── Selected excerpt
Navigate to a URL and extract a semantic snapshot of the page content. Use when you need to read a specific page after finding it via search.

Parameters

url
string
required
Full URL to navigate to (must include protocol: https:// or http://)
headless
boolean
default:"true"
Run browser in headless mode. Set to false for sites with anti-bot detection.

Return Value

snapshot
string
Semantic snapshot of the page including:
  • Page title and URL
  • Main text content extracted from semantic HTML
  • Interactive elements (buttons, links, forms) with references
  • Console logs and navigation state

Stealth Mode

browser_navigate uses anti-bot detection evasion:
  • --disable-blink-features=AutomationControlled
  • Realistic user agent strings
  • Persistent browser profiles with cookies and localStorage
  • Human-like timing and behavior
  • Optional CAPTCHA solving (via 2captcha if captchaApiKey is configured)
Some sites require visible browser mode (headless: false) to render correctly. If you get blank pages or CAPTCHAs, retry with headless: false.

Example Usage

{
  "skill": "browser_navigate",
  "args": {
    "url": "https://news.ycombinator.com",
    "headless": true
  }
}

Response Example

=== PAGE SNAPSHOT ===
URL: https://news.ycombinator.com/
Title: Hacker News

--- TEXT CONTENT ---

Hacker News
New | Past | Comments | Ask | Show | Jobs | Submit

1. GPT-5 Training Begins (openai.com)
   482 points by user123 4 hours ago | 203 comments

2. Rust 1.75 Released with Async Traits (rust-lang.org)
   312 points by rustacean 2 hours ago | 87 comments

[... more content ...]

--- INTERACTIVE ELEMENTS ---
[0] link: "New" (href=/newest)
[1] link: "Past" (href=/front)
[2] link: "Comments" (href=/newcomments)
[3] button: "Submit" (id=submit-btn)

--- STATE ---
Last navigated: https://news.ycombinator.com/
Blank pages: 0/3
Console logs: (none)

Vision Fallback

If the semantic snapshot is thin (< 500 chars) and a vision analyzer is configured, the system automatically:
  1. Captures a screenshot
  2. Analyzes it with GPT-4 Vision or Gemini
  3. Returns a visual description alongside the semantic content
This handles canvas-heavy UIs, image galleries, and custom components.

Metadata

  • isDeep: true
  • isResearch: true
  • isSideEffect: false

http_fetch

Lightweight HTTP request without launching a browser. Use this before browser_navigate for APIs and simple pages.

Parameters

url
string
required
URL to fetch
method
string
default:"GET"
────
── Records provided
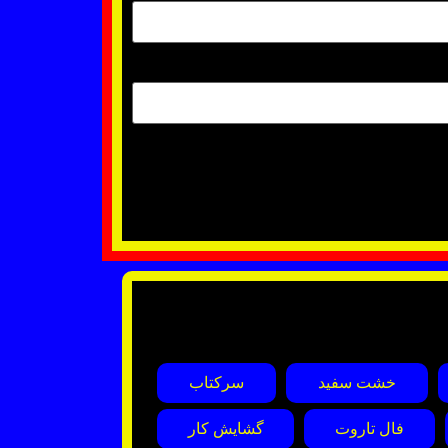
خشت سفید
سرکتاب
فال تاروت
گشایش کار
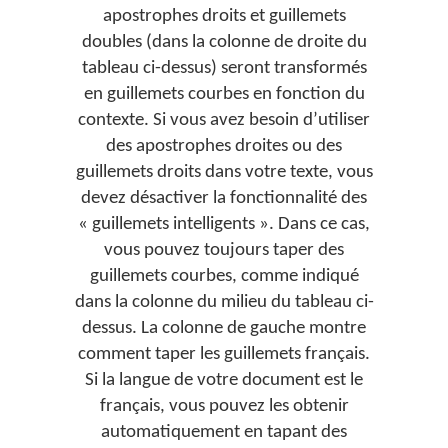
apostrophes droits et guillemets
doubles (dans la colonne de droite du
tableau ci-dessus) seront transformés
en guillemets courbes en fonction du
contexte. Si vous avez besoin d’utiliser
des apostrophes droites ou des
guillemets droits dans votre texte, vous
devez désactiver la fonctionnalité des
« guillemets intelligents ». Dans ce cas,
vous pouvez toujours taper des
guillemets courbes, comme indiqué
dans la colonne du milieu du tableau ci-
dessus. La colonne de gauche montre
comment taper les guillemets français.
Si la langue de votre document est le
français, vous pouvez les obtenir
automatiquement en tapant des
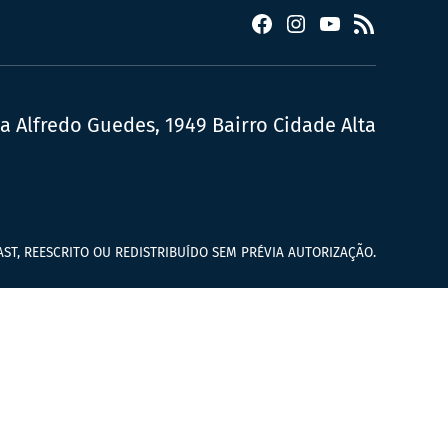
Facebook
Instagram
YouTube
RSS
ua Alfredo Guedes, 1949 Bairro Cidade Alta
ST, REESCRITO OU REDISTRIBUÍDO SEM PRÉVIA AUTORIZAÇÃO.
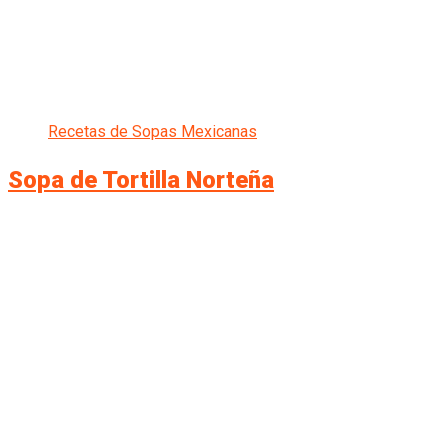
Recetas de Sopas Mexicanas
Sopa de Tortilla Norteña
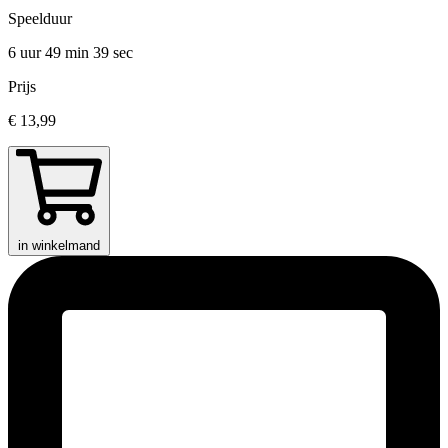
Speelduur
6 uur 49 min
39 sec
Prijs
€ 13,99
in winkelmand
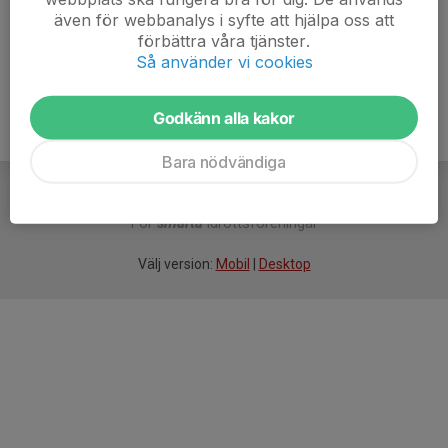
även för webbanalys i syfte att hjälpa oss att
Ålder
49 år
förbättra våra tjänster.
Så använder vi cookies
Godkänn alla kakor
Bara nödvändiga
För
smarta
idrottsföreningar
Välj version:
Mobil
|
Desktop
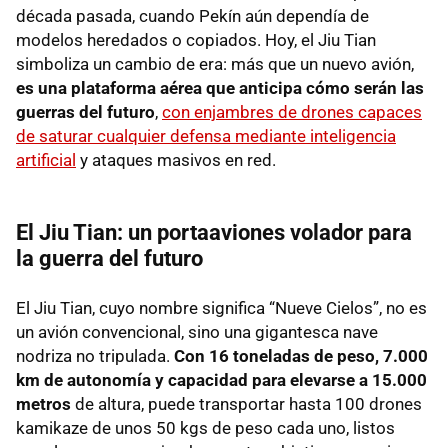
década pasada, cuando Pekín aún dependía de
modelos heredados o copiados. Hoy, el Jiu Tian
simboliza un cambio de era: más que un nuevo avión,
es una plataforma aérea que anticipa cómo serán las
guerras del futuro
,
con enjambres de drones capaces
de saturar cualquier defensa mediante inteligencia
artificial
y ataques masivos en red.
El Jiu Tian: un portaaviones volador para
la guerra del futuro
El Jiu Tian, cuyo nombre significa “Nueve Cielos”, no es
un avión convencional, sino una gigantesca nave
nodriza no tripulada.
Con 16 toneladas de peso, 7.000
km de autonomía y capacidad para elevarse a 15.000
metros
de altura, puede transportar hasta 100 drones
kamikaze de unos 50 kgs de peso cada uno, listos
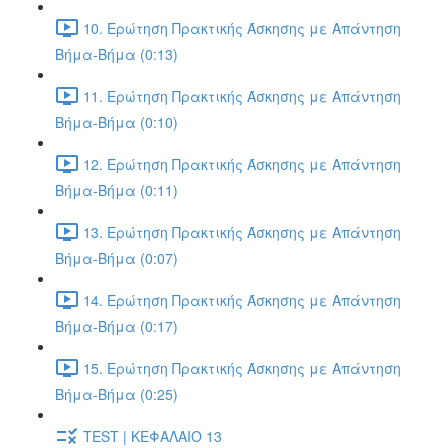
10. Ερώτηση Πρακτικής Άσκησης με Απάντηση
Βήμα-Βήμα (0:13)
11. Ερώτηση Πρακτικής Άσκησης με Απάντηση
Βήμα-Βήμα (0:10)
12. Ερώτηση Πρακτικής Άσκησης με Απάντηση
Βήμα-Βήμα (0:11)
13. Ερώτηση Πρακτικής Άσκησης με Απάντηση
Βήμα-Βήμα (0:07)
14. Ερώτηση Πρακτικής Άσκησης με Απάντηση
Βήμα-Βήμα (0:17)
15. Ερώτηση Πρακτικής Άσκησης με Απάντηση
Βήμα-Βήμα (0:25)
TEST | ΚΕΦΑΛΑΙΟ 13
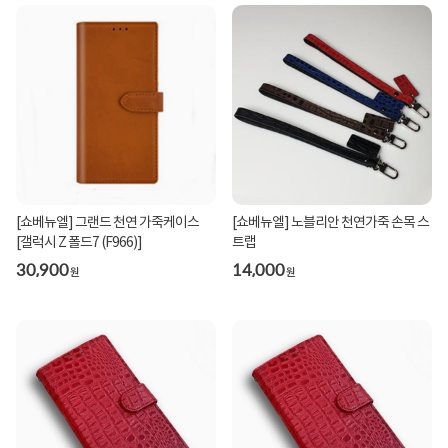
[쇼베뉴엘] 그랜드 천연 가죽케이스
[쇼베뉴엘] 노블리안 천연가죽 손목 스
[갤럭시 Z 폴드7 (F966)]
트랩
30,900
14,000
원
원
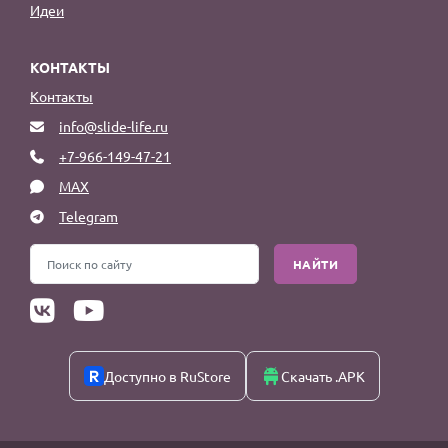
Идеи
КОНТАКТЫ
Контакты
info@slide-life.ru
+7-966-149-47-21
MAX
Telegram
НАЙТИ
Доступно в RuStore
Скачать .APK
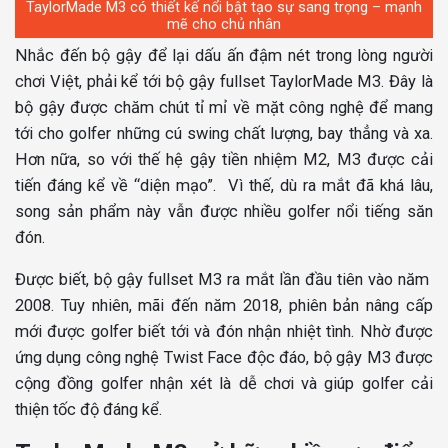
TaylorMade M3 có thiết kế nổi bật tạo sự sang trọng – mạnh
mẽ cho chủ nhân
Nhắc đến bộ gậy để lại dấu ấn đậm nét trong lòng người
chơi Việt, phải kể tới bộ gậy fullset TaylorMade M3. Đây là
bộ gậy được chăm chút tỉ mỉ về mặt công nghệ để mang
tới cho golfer những cú swing chất lượng, bay thẳng và xa.
Hơn nữa, so với thế hệ gậy tiền nhiệm M2, M3 được cải
tiến đáng kể về “diện mạo”. Vì thế, dù ra mắt đã khá lâu,
song sản phẩm này vẫn được nhiều golfer nổi tiếng săn
đón.
Được biết, bộ gậy fullset M3 ra mắt lần đầu tiên vào năm
2008. Tuy nhiên, mãi đến năm 2018, phiên bản nâng cấp
mới được golfer biết tới và đón nhận nhiệt tình. Nhờ được
ứng dụng công nghệ Twist Face độc đáo, bộ gậy M3 được
cộng đồng golfer nhận xét là dễ chơi và giúp golfer cải
thiện tốc độ đáng kể.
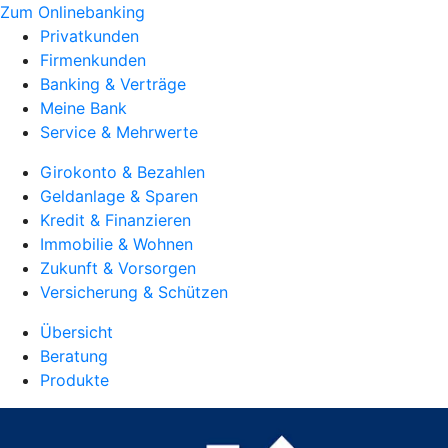
Zum Onlinebanking
Privatkunden
Firmenkunden
Banking & Verträge
Meine Bank
Service & Mehrwerte
Girokonto & Bezahlen
Geldanlage & Sparen
Kredit & Finanzieren
Immobilie & Wohnen
Zukunft & Vorsorgen
Versicherung & Schützen
Übersicht
Beratung
Produkte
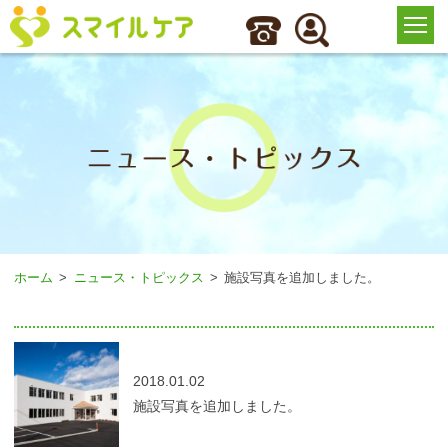
ホーム
ニュース・トピックス
施設写真を追加しました。
2018.01.02
施設写真を追加しました。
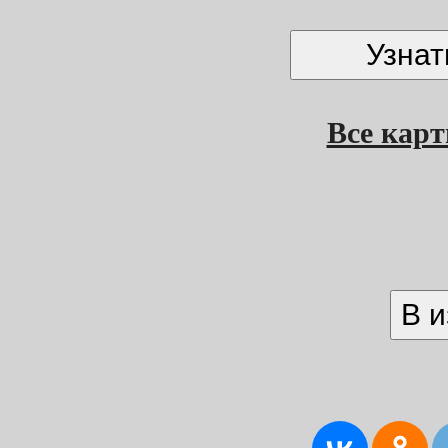
Все кар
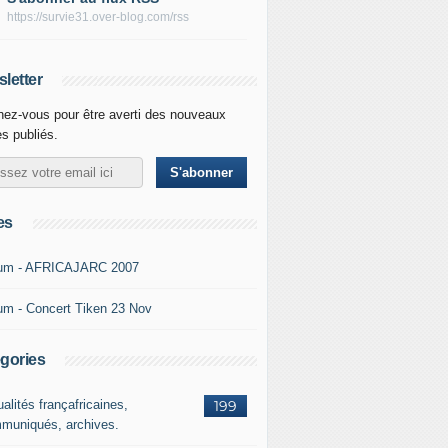
https://survie31.over-blog.com/rss
letter
ez-vous pour être averti des nouveaux
es publiés.
es
um - AFRICAJARC 2007
um - Concert Tiken 23 Nov
gories
alités françafricaines,
199
muniqués, archives.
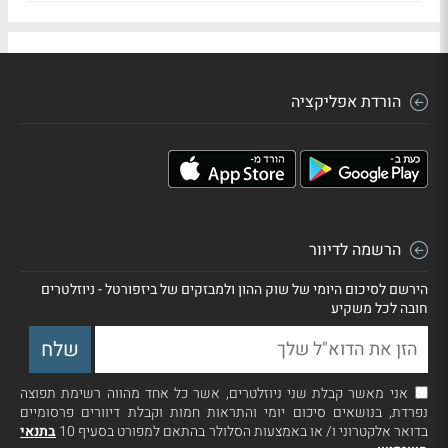
הורדת אפליקציה
הרשמה לדיוור
הירשם לסיכום היומי של שוק ההון ולמבזקים של ביזפורטל - ניוזלטרים
חובה לכל משקיע
אני מאשר קבלת שני ניוזלטרים, אשר כל אחד מהווה רשימת תפוצה
נפרדת, בנושאים סיכום יומי והתראות חמות וקבלת דיוורים פרסומיים
בדואר אלקטרוני ו/ או באמצעות הסלולר בהתאם למפורט בסעיף 10
בתנאי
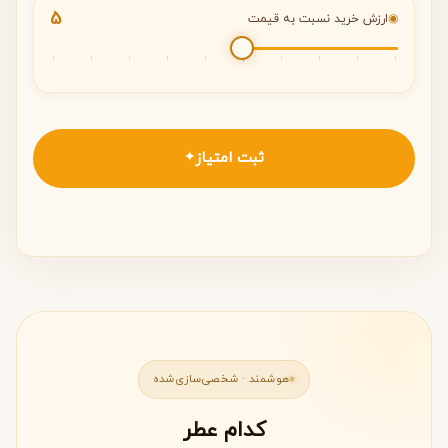
5
◉
ارزش خرید نسبت به قیمت
ثبت امتیاز
✦
هوشمند · شخصی‌سازی‌شده
کدام عطر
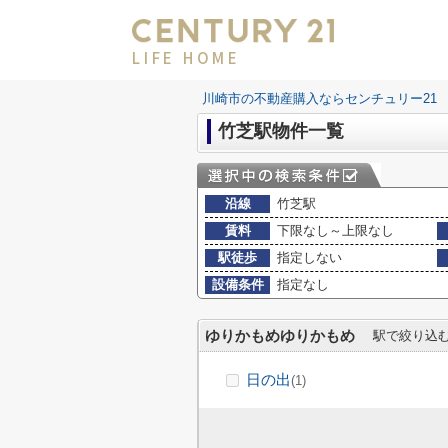
LIFE HOME
川崎市の不動産購入ならセンチュリー21 LI
竹芝駅物件一覧
沿線
竹芝駅
賃料
下限なし～上限なし
駅徒歩
指定しない
設備条件
指定なし
ゆりかもめゆりかもめ
駅で絞り込
日の出
(1)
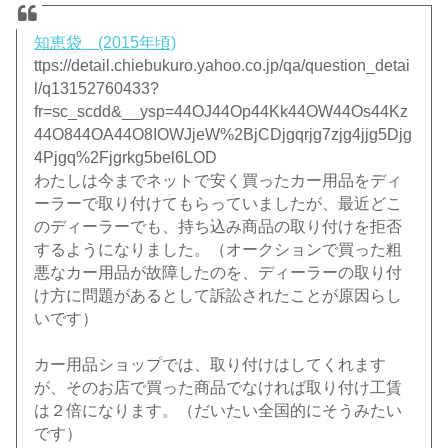
知恵袋 (2015年頃)
ttps://detail.chiebukuro.yahoo.co.jp/qa/question_detai
l/q13152760433?
fr=sc_scdd&__ysp=44OJ44Op44Kk44OW44Os44Kz
44O844OA44O8IOWJjeW%2BjCDjgqrjg7zjg4jjg5Djg
4Pjgq%2Fjgrkg5bel6LOD
わたしは今までネットで安く買ったカー用品をディ
ーラーで取り付けてもらっていましたが、最近どこ
のディーラーでも、持ち込み商品の取り付けを拒否
するようになりました。（オークションで買った粗
悪なカー用品が故障したのを、ディーラーの取り付
け方に問題があるとして訴訟されたことが原因らし
いです）
カー用品ショップでは、取り付けはしてくれます
が、そのお店で買った商品でなければ取り付け工賃
は２倍になります。（だいたい全国的にそうみたい
です）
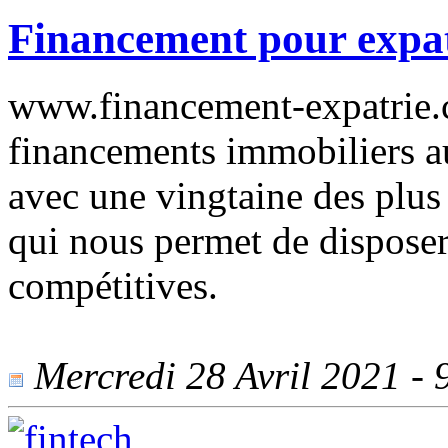
Financement pour expat
www.financement-expatrie.
financements immobiliers au
avec une vingtaine des plus
qui nous permet de disposer
compétitives.
Mercredi 28 Avril 2021 - 9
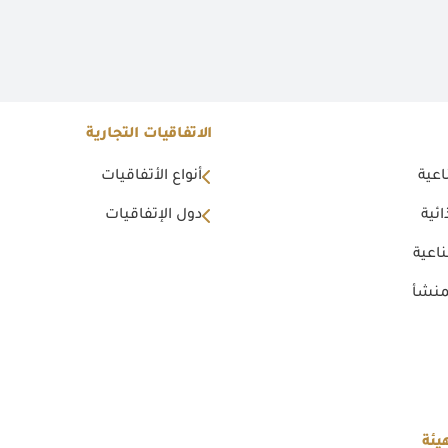
الاتفاقيات التجارية
اعية
أنواع الأتفاقيات
ئية
دول الإتفاقيات
اعية
منشأ
يئة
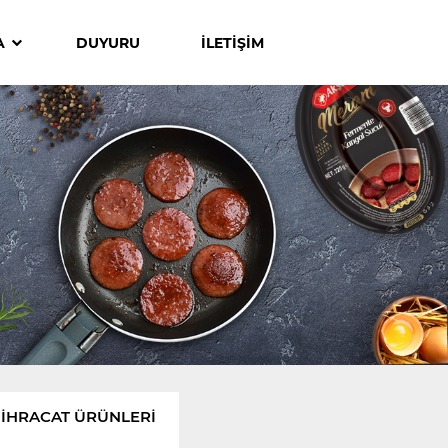
A
DUYURU
İLETİŞİM
İHRACAT ÜRÜNLERI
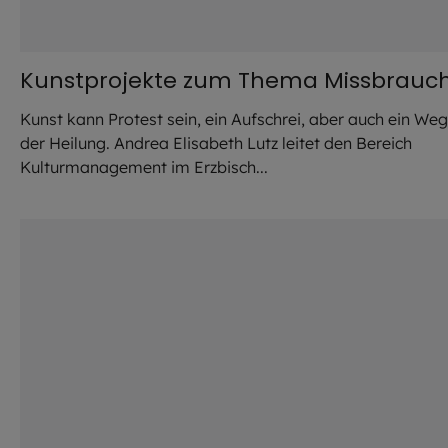
Kunstprojekte zum Thema Missbrauc
Kunst kann Protest sein, ein Aufschrei, aber auch ein Weg
der Heilung. Andrea Elisabeth Lutz leitet den Bereich
Kulturmanagement im Erzbisch...
©
HockleyMedia24 / stoc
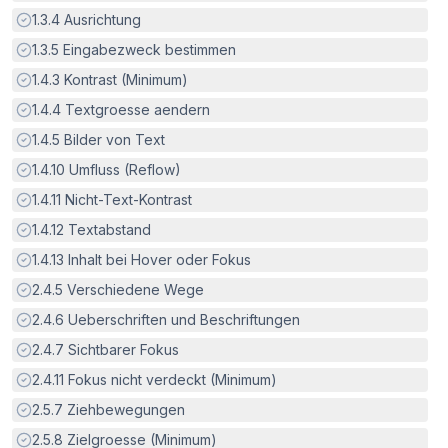
Erfüllt:
1.3.4
Ausrichtung
Erfüllt:
1.3.5
Eingabezweck bestimmen
Erfüllt:
1.4.3
Kontrast (Minimum)
Erfüllt:
1.4.4
Textgroesse aendern
Erfüllt:
1.4.5
Bilder von Text
Erfüllt:
1.4.10
Umfluss (Reflow)
Erfüllt:
1.4.11
Nicht-Text-Kontrast
Erfüllt:
1.4.12
Textabstand
Erfüllt:
1.4.13
Inhalt bei Hover oder Fokus
Erfüllt:
2.4.5
Verschiedene Wege
Erfüllt:
2.4.6
Ueberschriften und Beschriftungen
Erfüllt:
2.4.7
Sichtbarer Fokus
Erfüllt:
2.4.11
Fokus nicht verdeckt (Minimum)
Erfüllt:
2.5.7
Ziehbewegungen
Erfüllt:
2.5.8
Zielgroesse (Minimum)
────
_Activity_.
Write out the part of the browser_navigate documentation that starts with "[... more content" and goes on through "Console logs: (none)".

_Answer to this exercise_.
[... more content ...]

--- INTERACTIVE ELEMENTS ---
[0] link: "New" (href=/newest)
[1] link: "Past" (href=/front)
[2] link: "Comments" (href=/newcomments)
[3] button: "Submit" (id=submit-btn)

--- STATE ---
Last navigated: https://news.ycombinator.com/
Blank pages: 0/3
Console logs: (none)